=== Records from a data source ===
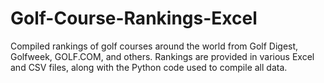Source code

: # Golf-Course-Rankings-Excel
Compiled rankings of golf courses around the world from Golf Digest, Golfweek, GOLF.COM, and others. Rankings are provided in various Excel and CSV files, along with the Python code used to compile all data.
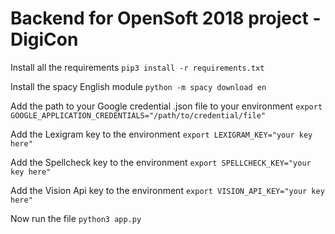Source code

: # Backend for OpenSoft 2018 project - DigiCon

Install all the requirements `pip3 install -r requirements.txt`

Install the spacy English module `python -m spacy download en`

Add the path to your Google credential .json file to your environment `export  GOOGLE_APPLICATION_CREDENTIALS="/path/to/credential/file"`

Add the Lexigram key to the environment `export LEXIGRAM_KEY="your key here"` 

Add the Spellcheck key to the environment `export SPELLCHECK_KEY="your key here"`

Add the Vision Api key to the environment `export VISION_API_KEY="your key here"`

Now run the file `python3 app.py`
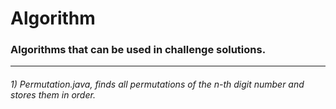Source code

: # Algorithm
### Algorithms that can be used in challenge solutions.
---
###### 1) Permutation.java, finds all permutations of the n-th digit number and stores them in order.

=== Try it ===
Pull every line with the string "Excel" from the data above.

=== Answer section ===
: # Golf-Course-Rankings-Excel
Compiled rankings of golf courses around the world from Golf Digest, Golfweek, GOLF.COM, and others. Rankings are provided in various Excel and CSV files, along with the Python code used to compile all data.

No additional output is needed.